抜粋:
====================

光秀は、勝竜寺城から居城である坂本城を目指して逃げる最中、小栗栖で落ち武者狩りに襲われ亡くなったと伝えられています。
中国の儒学者である孟子は、戦略が成功するための三条件として「天の時」「地の利」「人の和」の3つを挙げました。「山崎の戦い」において明智光秀が敗れた要因も、まさにこの3つであると考えられるでしょう。
まず「天の時」とは、天候です。一般的に、兵力に大きな差がある場合は、籠城戦で戦うのが定石とされています。しかし光秀は、兵力で劣るにも関わらず野戦を挑みました。この時すでに、柴田勝家と徳川家康が挙兵をして進軍中で、籠城戦をして秀吉軍との戦いに時間がかかると、彼らが到着して圧倒的に不利な状況になってしまうという理由がありました。
もちろん無策で挑んだわけではなく、秀吉軍を迎え撃つために大量の鉄砲を用意していました。しかし「山崎の戦い」が起こった日の天候は雨。せっかく用意した鉄砲を使うことができなかったのです。
次に「地の利」です。山崎という場所は、天王山と淀川に挟まれ、沼地が散在し、もっとも狭いところだと幅が200mほどしかありません。もしこの狭い場所で戦っていれば、秀吉は大軍を活かすことができなかっただろうと考えられています。
しかし実際の戦場となったのは、狭い場所を抜けた円明寺川の周辺でした。秀吉軍は自身の大軍を活かして勝利したのです。
なぜ光秀が狭い場所を選ばなかったのかというと、そこに大山崎の町があったからだと考えられています。交通の要衝として古くから栄えていた大山崎。光秀は「本能寺の変」の翌日に、大山崎の略奪や破壊行為を禁止する令を出していました。これは簡単にいうと、大山崎を戦場にしないと約束したということ。真面目な性格だった光秀は、約束を守り、自ら優位に立てる戦場を放棄したのです。
最後に「人の和」です。これは、最大の敗因である兵力差のこと。光秀は、自身の仲間になってくれるだろうと期待した多くの武将に、断られています。部下だった中川清秀と高山右近は秀吉につき、もっとも頼りにしていた細川藤孝、忠興親子は中立を守りました。
ちなみに忠興の妻は、光秀の娘である細川ガラシャです。光秀は娘婿にまで見限られるという、圧倒的に不利な状況で戦っていたのでした。
「山崎の戦い」で勝利をし、いち早く主君の仇を討った羽柴秀吉。織田家中における発言権を増大させます。

====================

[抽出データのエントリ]
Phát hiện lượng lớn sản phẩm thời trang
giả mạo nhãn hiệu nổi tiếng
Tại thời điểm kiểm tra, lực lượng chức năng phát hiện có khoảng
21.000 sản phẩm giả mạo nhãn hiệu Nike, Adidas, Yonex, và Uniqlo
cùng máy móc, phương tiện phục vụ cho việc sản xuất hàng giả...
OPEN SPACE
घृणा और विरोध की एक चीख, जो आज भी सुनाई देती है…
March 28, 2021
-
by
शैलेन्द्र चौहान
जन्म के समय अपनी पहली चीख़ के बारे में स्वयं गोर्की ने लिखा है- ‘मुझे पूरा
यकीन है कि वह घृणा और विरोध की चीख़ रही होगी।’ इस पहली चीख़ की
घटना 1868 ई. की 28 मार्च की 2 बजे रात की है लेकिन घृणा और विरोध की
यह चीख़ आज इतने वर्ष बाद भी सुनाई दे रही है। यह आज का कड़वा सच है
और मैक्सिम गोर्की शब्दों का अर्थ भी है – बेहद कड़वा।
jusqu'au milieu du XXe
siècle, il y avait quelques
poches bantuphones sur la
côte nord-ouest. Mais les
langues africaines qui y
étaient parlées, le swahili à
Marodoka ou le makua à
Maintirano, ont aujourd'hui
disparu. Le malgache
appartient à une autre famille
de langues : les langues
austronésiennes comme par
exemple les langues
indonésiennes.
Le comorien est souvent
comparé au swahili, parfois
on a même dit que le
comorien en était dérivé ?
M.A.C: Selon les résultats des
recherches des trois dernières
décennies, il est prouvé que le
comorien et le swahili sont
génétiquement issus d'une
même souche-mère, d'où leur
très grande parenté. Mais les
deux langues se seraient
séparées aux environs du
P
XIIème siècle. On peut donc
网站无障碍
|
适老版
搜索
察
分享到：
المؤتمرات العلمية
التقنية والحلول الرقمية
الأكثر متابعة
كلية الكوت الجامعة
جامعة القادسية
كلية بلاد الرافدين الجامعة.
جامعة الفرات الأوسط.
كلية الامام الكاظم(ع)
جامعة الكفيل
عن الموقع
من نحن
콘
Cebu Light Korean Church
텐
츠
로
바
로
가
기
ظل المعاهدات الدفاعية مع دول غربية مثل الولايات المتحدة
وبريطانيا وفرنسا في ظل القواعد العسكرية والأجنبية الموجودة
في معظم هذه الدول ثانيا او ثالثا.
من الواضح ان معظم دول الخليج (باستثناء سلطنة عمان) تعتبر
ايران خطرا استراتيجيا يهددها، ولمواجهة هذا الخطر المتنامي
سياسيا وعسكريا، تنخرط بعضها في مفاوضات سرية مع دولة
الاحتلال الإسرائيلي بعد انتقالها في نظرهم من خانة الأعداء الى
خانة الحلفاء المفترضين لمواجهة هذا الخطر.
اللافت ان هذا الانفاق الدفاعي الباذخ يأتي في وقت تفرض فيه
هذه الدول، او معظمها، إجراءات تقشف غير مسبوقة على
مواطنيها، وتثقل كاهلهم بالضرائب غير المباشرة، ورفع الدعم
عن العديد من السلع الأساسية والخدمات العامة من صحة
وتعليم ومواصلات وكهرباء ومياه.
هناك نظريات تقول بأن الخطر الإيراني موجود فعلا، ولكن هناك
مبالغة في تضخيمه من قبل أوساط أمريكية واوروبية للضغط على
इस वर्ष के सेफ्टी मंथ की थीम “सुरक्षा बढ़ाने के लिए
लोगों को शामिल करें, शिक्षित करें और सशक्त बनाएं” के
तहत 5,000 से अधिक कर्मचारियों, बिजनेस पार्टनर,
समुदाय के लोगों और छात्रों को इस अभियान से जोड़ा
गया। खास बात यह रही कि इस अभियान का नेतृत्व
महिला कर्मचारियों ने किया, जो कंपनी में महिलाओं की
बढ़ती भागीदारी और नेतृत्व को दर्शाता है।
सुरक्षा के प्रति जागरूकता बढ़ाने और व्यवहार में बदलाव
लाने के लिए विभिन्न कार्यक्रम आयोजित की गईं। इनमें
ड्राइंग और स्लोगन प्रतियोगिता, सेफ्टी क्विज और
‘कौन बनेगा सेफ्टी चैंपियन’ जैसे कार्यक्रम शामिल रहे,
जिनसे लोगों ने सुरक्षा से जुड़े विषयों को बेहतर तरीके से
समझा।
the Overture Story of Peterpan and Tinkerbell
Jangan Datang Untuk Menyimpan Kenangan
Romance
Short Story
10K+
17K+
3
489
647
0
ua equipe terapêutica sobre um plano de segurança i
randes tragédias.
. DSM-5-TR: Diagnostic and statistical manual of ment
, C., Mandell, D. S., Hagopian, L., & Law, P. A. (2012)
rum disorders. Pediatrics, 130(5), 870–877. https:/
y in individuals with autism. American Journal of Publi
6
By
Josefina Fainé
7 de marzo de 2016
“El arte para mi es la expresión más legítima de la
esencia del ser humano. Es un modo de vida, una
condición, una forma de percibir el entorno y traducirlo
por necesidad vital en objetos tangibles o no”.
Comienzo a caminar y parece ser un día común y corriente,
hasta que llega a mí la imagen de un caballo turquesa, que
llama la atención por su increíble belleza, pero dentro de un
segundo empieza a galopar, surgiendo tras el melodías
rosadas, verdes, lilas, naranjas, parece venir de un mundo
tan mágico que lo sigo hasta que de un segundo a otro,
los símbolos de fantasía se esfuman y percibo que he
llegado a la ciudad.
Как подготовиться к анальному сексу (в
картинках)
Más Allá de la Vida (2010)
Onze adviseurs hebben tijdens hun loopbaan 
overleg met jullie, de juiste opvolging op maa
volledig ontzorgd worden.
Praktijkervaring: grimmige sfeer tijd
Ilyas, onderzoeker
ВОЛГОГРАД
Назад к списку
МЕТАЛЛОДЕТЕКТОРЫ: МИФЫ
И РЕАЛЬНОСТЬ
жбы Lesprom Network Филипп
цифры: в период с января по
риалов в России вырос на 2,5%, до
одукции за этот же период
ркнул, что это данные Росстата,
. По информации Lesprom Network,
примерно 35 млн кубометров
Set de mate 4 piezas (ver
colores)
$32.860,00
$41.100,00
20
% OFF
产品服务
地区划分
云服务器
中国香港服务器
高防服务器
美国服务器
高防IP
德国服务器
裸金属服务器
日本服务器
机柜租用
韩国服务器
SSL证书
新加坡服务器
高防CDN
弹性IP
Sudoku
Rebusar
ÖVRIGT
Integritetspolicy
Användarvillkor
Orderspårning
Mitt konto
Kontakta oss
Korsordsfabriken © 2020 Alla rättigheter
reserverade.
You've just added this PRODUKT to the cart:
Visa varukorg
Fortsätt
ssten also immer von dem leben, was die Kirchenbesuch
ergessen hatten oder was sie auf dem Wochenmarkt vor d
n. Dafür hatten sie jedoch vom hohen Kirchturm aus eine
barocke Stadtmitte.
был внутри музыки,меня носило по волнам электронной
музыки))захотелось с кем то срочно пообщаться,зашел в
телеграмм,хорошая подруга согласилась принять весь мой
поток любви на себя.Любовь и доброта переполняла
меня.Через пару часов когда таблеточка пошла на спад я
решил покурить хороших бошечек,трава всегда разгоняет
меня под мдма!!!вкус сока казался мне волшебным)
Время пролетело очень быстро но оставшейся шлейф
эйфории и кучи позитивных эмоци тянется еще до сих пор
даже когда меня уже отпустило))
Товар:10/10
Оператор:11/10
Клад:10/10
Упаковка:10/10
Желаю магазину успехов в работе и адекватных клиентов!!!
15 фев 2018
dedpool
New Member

====================

設問と課題:
**1)** エントリの先頭から「très grande parenté. Mais les」を含む行までを、両端の行も含めて番号付きリストにまとめよ。空行は除くこと。
**2)** 山崎の戦いについての抜粋を、最後の文の後から書き継げ。
山崎の戦いについての抜粋とエントリは、それぞれ別の出典から取られたものである。

解答一覧:
**1)**
1. Phát hiện lượng lớn sản phẩm thời trang
2. giả mạo nhãn hiệu nổi tiếng
3. Tại thời điểm kiểm tra, lực lượng chức năng phát hiện có khoảng
4. 21.000 sản phẩm giả mạo nhãn hiệu Nike, Adidas, Yonex, và Uniqlo
5. cùng máy móc, phương tiện phục vụ cho việc sản xuất hàng giả...
6. OPEN SPACE
7. घृणा और विरोध की एक चीख, जो आज भी सुनाई देती है…
8. March 28, 2021
9. -
10. by
11. शैलेन्द्र चौहान
12. जन्म के समय अपनी पहली चीख़ के बारे में स्वयं गोर्की ने लिखा है- ‘मुझे पूरा
13. यकीन है कि वह घृणा और विरोध की चीख़ रही होगी।’ इस पहली चीख़ की
14. घटना 1868 ई. की 28 मार्च की 2 बजे रात की है लेकिन घृणा और विरोध की
15. यह चीख़ आज इतने वर्ष बाद भी सुनाई दे रही है। यह आज का कड़वा सच है
16. और मैक्सिम गोर्की शब्दों का अर्थ भी है – बेहद कड़वा।
17. jusqu'au milieu du XXe
18. siècle, il y avait quelques
19. poches bantuphones sur la
20. côte nord-ouest. Mais les
21. langues africaines qui y
22. étaient parlées, le swahili à
23. Marodoka ou le makua à
24. Maintirano, ont aujourd'hui
25. disparu. Le malgache
26. appartient à une autre famille
27. de langues : les langues
28. austronésiennes comme par
29. exemple les langues
30. indonésiennes.
31. Le comorien est souvent
32. comparé au swahili, parfois
33. on a même dit que le
34. comorien en était dérivé ?
35. M.A.C: Selon les résultats des
36. recherches des trois dernières
37. décennies, il est prouvé que le
38. comorien et le swahili sont
39. génétiquement issus d'une
40. même souche-mère, d'où leur
41. très grande parenté. Mais les

**2)**
「山崎の戦い」から約2週間後の1582年6月27日におこなわれた、信長の跡目を決める「清州会議」では、信長の孫である三法師を後継者に据え、織田家の実権を掌握することに成功しました。
1583年の「賤ヶ岳の戦い」で柴田勝家を倒し、1584年の「小牧・長久手の戦い」を経て徳川家康を従えると、紀州征伐、四国攻め、九州征伐を経て、1590年にはついに北条氏を屈服。天下統一を果たしました。
織田家の一武将だった秀吉が天下を統一し、「太閤」豊臣秀吉へと雄飛するきっかけとなったのは、紛れもなく「山崎の戦い」での勝利です。しかし当時秀吉の勝利に貢献した武将たちの多くは、その後数奇な運命を辿ります。
名目上の総大将だった織田信孝は、秀吉と対立して切腹。丹羽長秀は120万石を越える大名になりましたが、1585年に寄生虫病の苦しみに耐えかねて自刃。中川清秀、池田恒興、堀秀政らは、秀吉が天下をとる過程で戦死。キリシタン大名となった高山右近は国外追放され、加藤光泰は朝鮮出兵の陣中で毒殺ともいわれる不可解な死を遂げるのです。
「山崎の戦い」は、まさに秀吉のひとり勝ちだったといえるでしょう。
秀吉が天下人に雄飛するきっかけとなった「山崎の戦い」。天下分け目の戦いであり、現代にも残る多くの言葉が生まれています。
もっとも有名なのが、「天王山」という言葉です。物事の勝敗を決めるうえでの正念場を意味します。『太閤記』などの書物に、「山崎の戦い」の決定的な勝因として、秀吉がいち早く天王山を占拠したことが描かれていたため、世間に広がることとなりました。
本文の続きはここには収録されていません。